December 14, 2000 7:50 AM   Subscribe

"Guess what, folks: We're taking back San Francisco." -- Woo Hoo! Forget BushGore; on Tuesday progressives won big time in San Francisco. Chris Daly seriously kicked ass in my district, while progressives Matt Gonzalez (yes!), Aaron Peskin, Jake McGoldrick, Sophenia Maxwell and Gerardo Sandoval, will all join our hero Tom Ammiano on the board of supervisors. Take that, Willy Brown.
posted by johnb (9 comments total)
 
This is the last gasp -- Asian and moderate-white homeowner votes will take over at least 7 of the 11 SF districts in the next 4 or 8 years.

No way will people allow crazy-left politics to threaten their $500,000+ home investments. SF is inexorably on its way to becoming a bedroom suburb to Silicon Valley, with suburban demographics and suburban voting patterns.
posted by MattD at 8:10 AM on December 14, 2000 [1 favorite]


From the linked page:

It was incredible standing there with all these people clinking wine glasses and saying, "This is our city now."

I'll say it would be incredible, in the literal sense of being beyond belief. Imagine Bush saying "This is my country now." (Wouldn't the press have a field day with that one!) "We're taking back San Francisco," they say, as if they invented it. Wine isn't the only thing they're drunk on.

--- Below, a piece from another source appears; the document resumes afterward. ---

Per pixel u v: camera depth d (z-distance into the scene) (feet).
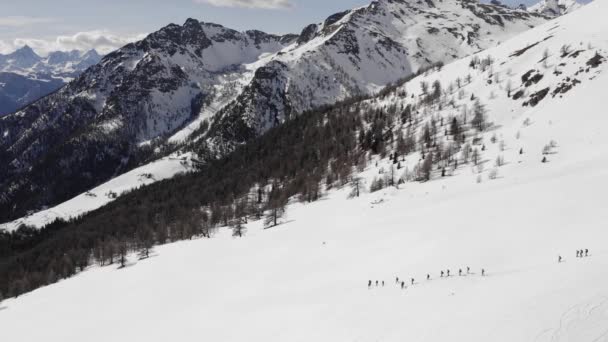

Nobody likes a sore winner.
posted by kindall at 8:27 AM on December 14, 2000


Sure, that rhetoric is a bit bombastic. Still, city government can now more appropriately be said to be "ours" in the sense of being more responsive to the broad interests of the majority of San Franciscans. That's progress, I say.
posted by johnb at 9:28 AM on December 14, 2000


I think renters outnumber homeowners 10-to-1 here, so people like Matt Gonzalez will have a long future in SF.
posted by mathowie at 10:31 AM on December 14, 2000


Ditenhafer got crushed. Were these just city council positions?
posted by capt.crackpipe at 11:10 AM on December 14, 2000


In that case, congratulations to San Franciscans for electing city officials who really represent their interests, instead of stupidly electing people who didn't, as they apparently did in the past. After a dark era in which democracy simply didn't work in San Francisco, it's nice to see that it's finally back!
posted by kindall at 11:40 AM on December 14, 2000


Did they ever finish taking back Vermont?
posted by thirteen at 12:01 PM on December 14, 2000


Anyone care to explain all of this to a silly Canadian sadly devoid of any knowledge of municipal politics in San Fran?
posted by Niccola Six at 12:30 PM on December 14, 2000


Sure, Niccola. San Francisco is a heavily Democratic city; the mayor, Willie Brown, although a Democrat, is widely perceived among the more progressive political activists in the city as being pro-business, pro-gentrification, and pro-development (and corrupt, which is probably correct but not the issue here). A number of people on the Board of Supervisors (i.e. city council) were cronies of Willie Brown, and the B.o.S. basically served to rubber-stamp Da Mayor's decisions. Recently, SF moved away from city-wide balloting for the B.o.S. and to district-by-district (with, what, two at-large seats?), and a bunch of leftists (including Matt Gonzalez, who previously lost a race for city district attourney, and Tom Ammiano, the board member who was defeated by Willie in the last mayoral race), no longer forced to run city-wide campaigns, were able to run strong, targeted campaigns and win -- which people seem to be taking as a slap in the face to Willie from the people of San Francisco.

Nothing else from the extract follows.